People, more and more, want to know what they are eating and where it comes from, he said.  In small-scale home food production there is usually very little to no economic benefit.
Amy Gernhardt, who lives just outside of Cedar Key, is one of those new breeds of people who have an interest in home food production.  She started raising chickens for eggs and meat about six years ago.
“I had never raised chickens before,” she said.  “We were basically looking at ways we could have a more sustainable lifestyle.  Chickens seemed to be a good way to do that.”
It wasn’t easy at first, she said.  Predators were constantly picking off the fowl.  “Once we built a pen, completely enclosed, we were able to get a handle on the chickens.”
Drew said predators can be a big problem for people wanting to keep chickens, especially if they are frequently allowed to run loose in the yard.  Hawks and other predatory birds, raccoons, skunks, weasels, foxes, opossums and even snakes, who prey upon the chicks and eat the eggs, can all be an issue.
Gernhardt’s chicken pen measures about 16 feet by 30 feet, she said.  It’s completely covered in chicken wire, even on the bottom, which prevents predators from digging underneath.  She keeps about 17 chickens in it, though she admitted the size of her pen is a bit bigger than most people would have for that number, especially if they are allowed to roam free.  But even if the birds are allowed to roam free during the day, they need to have a coop where they can be safe from predators at night.
Other than housing accommodations, another factor to consider if wishing to raise chickens is the type.
“One of the breeds, in my opinion, that is well-adapted and a large breed that will do meat and eggs are sex-linked chickens,” Drew said. Sex-linked chickens are a breed that, when chicks, exhibit different coloration depending on the sex of the chick.
“But there are many different breeds that are acceptable,” he said.  “It just depends on what you’re after.”
Gernhardt said she mostly keeps Wyandottes, Rhode Island Reds, White Leghorns and Astralorps, the latter being good egg layers well adapted to warm climates. She said she’s lost some of the Wyandottes to hot weather in the past.
Food is another consideration.  Gernhardt said she spends about $40 a month on a high quality chicken feed, which is hormone and antibiotic free.  But, she added, “Good, fresh water is the main component.” Water dispensers or containers should be cleaned regularly.
Drew said there are lots of brands and types of chicken feed.  Selection depends on whether you’re using the birds for their eggs or for their meat.  Chickens that lay eggs also need a source of calcium in their diets such as oyster shells, though Drew said many of the high quality feeds on the market already contain calcium.
And, of course, if the chickens run free they will find lots of things to eat in your yard or on your property.

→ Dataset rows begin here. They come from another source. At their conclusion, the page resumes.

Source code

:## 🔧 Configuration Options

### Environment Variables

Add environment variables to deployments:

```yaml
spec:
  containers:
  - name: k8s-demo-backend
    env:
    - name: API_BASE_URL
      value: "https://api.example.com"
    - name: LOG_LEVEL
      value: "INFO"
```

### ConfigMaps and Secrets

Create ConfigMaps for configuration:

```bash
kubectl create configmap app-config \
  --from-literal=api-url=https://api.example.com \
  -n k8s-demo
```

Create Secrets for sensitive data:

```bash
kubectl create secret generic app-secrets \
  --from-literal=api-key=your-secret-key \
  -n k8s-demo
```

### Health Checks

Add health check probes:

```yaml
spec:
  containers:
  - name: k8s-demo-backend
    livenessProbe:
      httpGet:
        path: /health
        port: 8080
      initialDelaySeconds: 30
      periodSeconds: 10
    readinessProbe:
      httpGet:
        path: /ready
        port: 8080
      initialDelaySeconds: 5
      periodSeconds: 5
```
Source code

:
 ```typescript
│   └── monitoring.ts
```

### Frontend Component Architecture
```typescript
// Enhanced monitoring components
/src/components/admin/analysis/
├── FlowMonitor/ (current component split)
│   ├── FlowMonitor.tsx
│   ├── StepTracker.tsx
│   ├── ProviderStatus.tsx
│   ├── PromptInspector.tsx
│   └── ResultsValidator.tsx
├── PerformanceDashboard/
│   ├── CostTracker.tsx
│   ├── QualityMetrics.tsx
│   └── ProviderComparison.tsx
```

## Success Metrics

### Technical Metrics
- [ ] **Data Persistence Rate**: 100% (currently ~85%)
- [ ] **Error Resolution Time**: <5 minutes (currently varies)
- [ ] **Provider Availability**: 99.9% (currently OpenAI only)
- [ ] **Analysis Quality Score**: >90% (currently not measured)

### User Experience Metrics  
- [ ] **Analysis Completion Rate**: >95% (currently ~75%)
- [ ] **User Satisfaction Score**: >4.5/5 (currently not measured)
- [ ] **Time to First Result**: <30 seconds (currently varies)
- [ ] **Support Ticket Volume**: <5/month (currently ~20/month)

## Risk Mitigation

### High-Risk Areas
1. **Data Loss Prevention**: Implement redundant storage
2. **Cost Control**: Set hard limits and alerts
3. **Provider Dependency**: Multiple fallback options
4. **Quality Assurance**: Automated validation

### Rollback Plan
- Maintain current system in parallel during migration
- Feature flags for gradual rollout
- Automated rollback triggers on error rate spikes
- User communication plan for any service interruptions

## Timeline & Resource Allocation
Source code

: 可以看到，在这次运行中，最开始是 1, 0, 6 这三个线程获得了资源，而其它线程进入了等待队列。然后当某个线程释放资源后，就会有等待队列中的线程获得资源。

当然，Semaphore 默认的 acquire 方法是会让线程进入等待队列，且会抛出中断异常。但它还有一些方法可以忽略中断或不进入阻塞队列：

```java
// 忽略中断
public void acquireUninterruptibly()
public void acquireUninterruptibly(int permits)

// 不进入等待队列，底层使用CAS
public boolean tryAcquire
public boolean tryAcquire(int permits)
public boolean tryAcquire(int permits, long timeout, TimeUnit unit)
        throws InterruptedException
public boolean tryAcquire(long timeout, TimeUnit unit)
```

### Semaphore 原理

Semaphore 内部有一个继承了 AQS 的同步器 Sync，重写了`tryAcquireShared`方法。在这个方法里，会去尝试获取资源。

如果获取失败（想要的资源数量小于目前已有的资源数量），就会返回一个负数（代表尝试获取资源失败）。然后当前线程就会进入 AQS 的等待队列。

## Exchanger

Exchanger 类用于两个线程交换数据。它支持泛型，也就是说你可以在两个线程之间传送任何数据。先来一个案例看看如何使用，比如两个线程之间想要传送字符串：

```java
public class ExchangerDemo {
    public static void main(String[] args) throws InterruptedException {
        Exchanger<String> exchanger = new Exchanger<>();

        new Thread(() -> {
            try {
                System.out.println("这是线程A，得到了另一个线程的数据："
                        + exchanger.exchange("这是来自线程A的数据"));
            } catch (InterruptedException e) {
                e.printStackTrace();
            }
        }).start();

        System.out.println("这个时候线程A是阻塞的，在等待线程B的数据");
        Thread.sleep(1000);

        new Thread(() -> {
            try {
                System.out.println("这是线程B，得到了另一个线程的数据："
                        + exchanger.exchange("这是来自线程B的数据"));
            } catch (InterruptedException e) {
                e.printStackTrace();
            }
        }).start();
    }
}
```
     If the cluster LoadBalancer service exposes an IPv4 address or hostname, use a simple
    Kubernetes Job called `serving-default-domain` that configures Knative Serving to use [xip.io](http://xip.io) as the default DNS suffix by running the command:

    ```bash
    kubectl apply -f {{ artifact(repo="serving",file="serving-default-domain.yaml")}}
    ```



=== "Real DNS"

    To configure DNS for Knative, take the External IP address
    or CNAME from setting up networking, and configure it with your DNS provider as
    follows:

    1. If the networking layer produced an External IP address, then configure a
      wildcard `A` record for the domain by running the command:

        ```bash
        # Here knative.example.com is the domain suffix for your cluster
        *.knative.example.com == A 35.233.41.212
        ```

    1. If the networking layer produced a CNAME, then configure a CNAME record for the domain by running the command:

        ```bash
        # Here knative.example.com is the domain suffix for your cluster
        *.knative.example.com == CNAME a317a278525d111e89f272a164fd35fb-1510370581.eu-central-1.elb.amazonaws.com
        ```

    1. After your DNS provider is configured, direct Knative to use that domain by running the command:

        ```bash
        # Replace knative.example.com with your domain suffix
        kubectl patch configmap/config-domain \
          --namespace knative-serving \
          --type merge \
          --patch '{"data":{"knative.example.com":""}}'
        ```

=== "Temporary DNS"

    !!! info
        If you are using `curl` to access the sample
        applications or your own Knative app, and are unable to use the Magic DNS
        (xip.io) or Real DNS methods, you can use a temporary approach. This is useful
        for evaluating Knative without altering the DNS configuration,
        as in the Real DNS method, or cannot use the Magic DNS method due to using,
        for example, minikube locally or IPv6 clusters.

“Chickens are wonderful natural biological control agents of all kinds of critters,” Drew said.  However, he added, they can also wreak havoc on your landscape if permitted to get near gardens, shrubs or flowers.  That can also be an issue if you have neighbors, and it’s a good idea to check the zoning laws where you live to make sure it’s legal to keep chickens on you property.  Most homes within city limits are not zoned for such activity.
Drew said it’s also recommended that people wishing to purchase chicks buy them from a certified hatchery to reduce the risk of health problems, especially if you have an existing flock.  
“Avoid going down the street to where you see chickens for sale.”
Despite all the concerns and preparation it takes to be a successful small-time chicken farmer, there are many rewards, according to Gernhardt.  She said she prefers the taste of her homegrown eggs to that offered in stores.  She uses the chicken manure as fertilizer and the chickens help clean her garden at the end of each growing season.
She also enjoys watching the chickens interact with each other, she said.
“We’ve got a rooster that will get oak leaves from the trees and give them to the hens.  Now that’s a good chicken.”